The really awkward bit in child-parent relations comes when the child realises this: at about the age of 13, they will, for the first time, understand the full extent of adult hypocrisy, and batter the parent with it relentlessly. The bit of pre-programme hype which was most intriguing — about negotiating “the post-truth world” — was sadly lacking in the broadcast cut; the implication being that we have always inhabited such a world, even if we are loath to admit it.
The world of truth and lies is the world in which Camille Paglia does battle every day. And her interview with Philip Dodd on Free Thinking (Radio 3, Tuesday of last week) provided a comprehensive survey of her intellectual portfolio. As a feminist who regards the struggles of the 1920s and ’30s as the golden age of gender empowerment, Paglia is finding a new audience among liberals who are nostalgic for an era when free speech was unfettered by pre-emptive anxieties on behalf of apparently vulnerable identity groups.
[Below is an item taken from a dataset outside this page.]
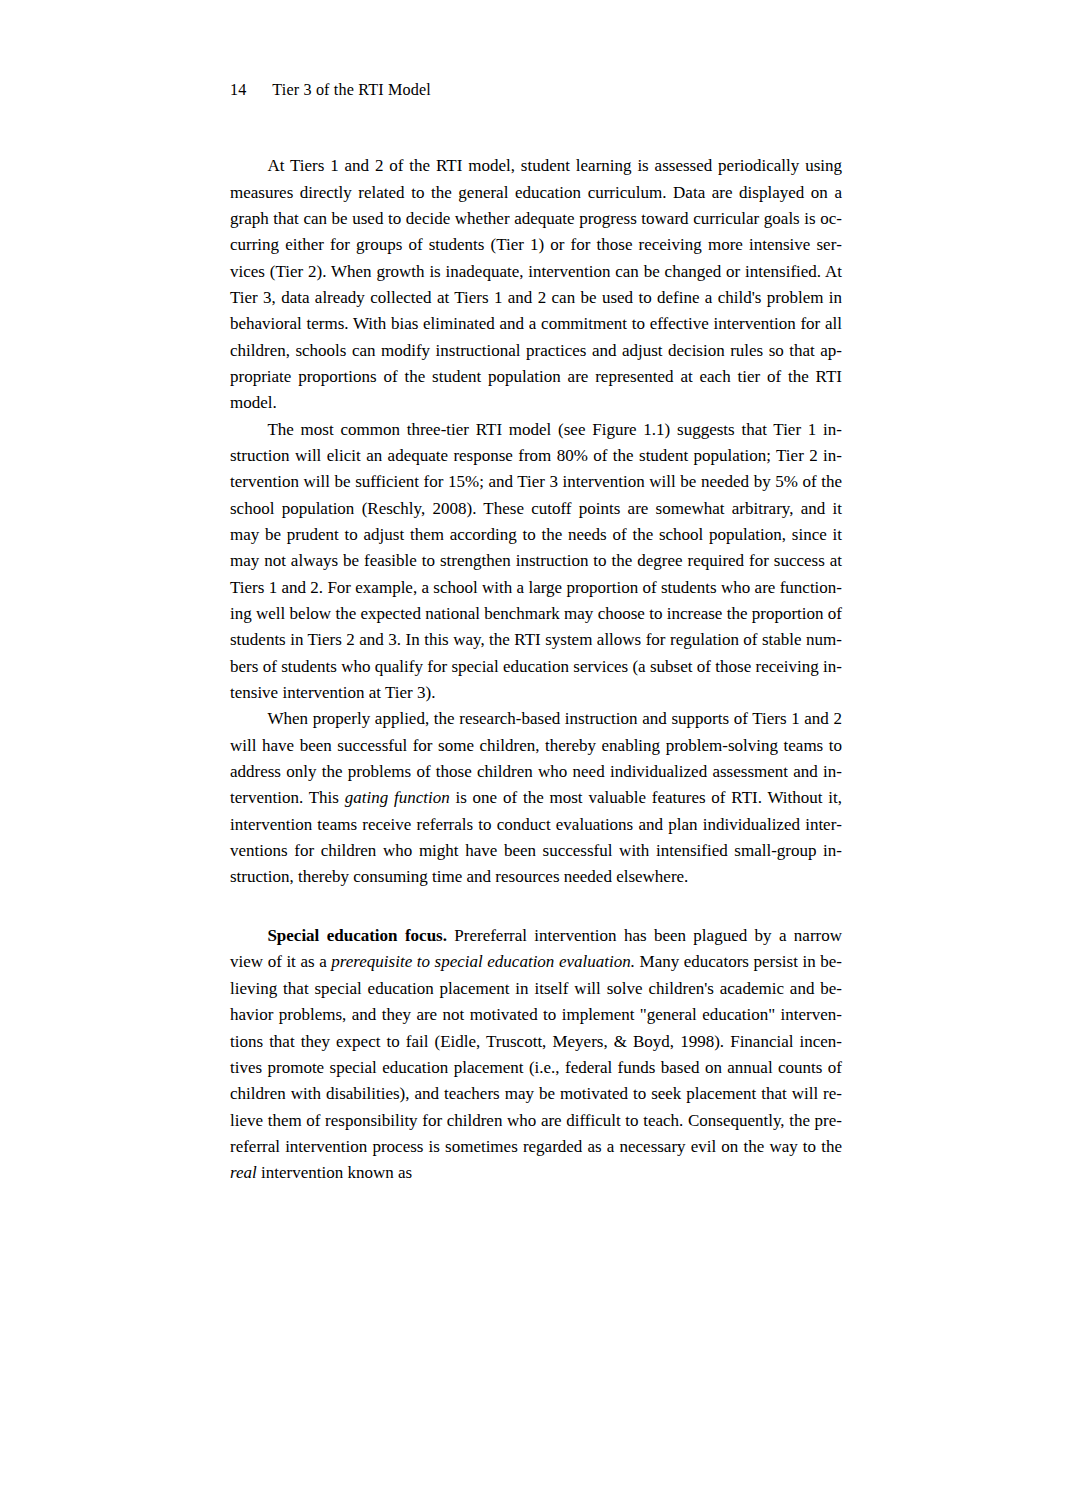14 Tier 3 of the RTI Model
At Tiers 1 and 2 of the RTI model, student learning is assessed periodically using measures directly related to the general education curriculum. Data are displayed on a graph that can be used to decide whether adequate progress toward curricular goals is occurring either for groups of students (Tier 1) or for those receiving more intensive services (Tier 2). When growth is inadequate, intervention can be changed or intensified. At Tier 3, data already collected at Tiers 1 and 2 can be used to define a child's problem in behavioral terms. With bias eliminated and a commitment to effective intervention for all children, schools can modify instructional practices and adjust decision rules so that appropriate proportions of the student population are represented at each tier of the RTI model.
The most common three-tier RTI model (see Figure 1.1) suggests that Tier 1 instruction will elicit an adequate response from 80% of the student population; Tier 2 intervention will be sufficient for 15%; and Tier 3 intervention will be needed by 5% of the school population (Reschly, 2008). These cutoff points are somewhat arbitrary, and it may be prudent to adjust them according to the needs of the school population, since it may not always be feasible to strengthen instruction to the degree required for success at Tiers 1 and 2. For example, a school with a large proportion of students who are functioning well below the expected national benchmark may choose to increase the proportion of students in Tiers 2 and 3. In this way, the RTI system allows for regulation of stable numbers of students who qualify for special education services (a subset of those receiving intensive intervention at Tier 3).
When properly applied, the research-based instruction and supports of Tiers 1 and 2 will have been successful for some children, thereby enabling problem-solving teams to address only the problems of those children who need individualized assessment and intervention. This gating function is one of the most valuable features of RTI. Without it, intervention teams receive referrals to conduct evaluations and plan individualized interventions for children who might have been successful with intensified small-group instruction, thereby consuming time and resources needed elsewhere.
Special education focus. Prereferral intervention has been plagued by a narrow view of it as a prerequisite to special education evaluation. Many educators persist in believing that special education placement in itself will solve children's academic and behavior problems, and they are not motivated to implement "general education" interventions that they expect to fail (Eidle, Truscott, Meyers, & Boyd, 1998). Financial incentives promote special education placement (i.e., federal funds based on annual counts of children with disabilities), and teachers may be motivated to seek placement that will relieve them of responsibility for children who are difficult to teach. Consequently, the prereferral intervention process is sometimes regarded as a necessary evil on the way to the real intervention known as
She talks of the “disastrous” criminalisation of utterances known as “hate speech”, and of the tyranny of victimhood which has paralysed debate in American academe over the past few decades. She speaks fast, and her discourse is peppered with references to her own work. “I am one of the most quoted writers,” she declares; and that might well be true, bearing in mind how often she quotes herself. But, if you are going to take on the likes of Andrea Dworkin, you need all that brashness and more.
Paglia shares with many others a belief in the freedom to cause offence. The documentary film-maker Louis Theroux — interviewed for the Beyond Today podcast (BBC, Monday of last week) — talked with typical sensitivity about his encounters with the Westboro Baptist Church, whose public demonstrations of homophobia are the quintessence of hate speech. Theroux has managed to gain access to an organisation that delights in offence, exposing its vulnerabilities while never making excuses.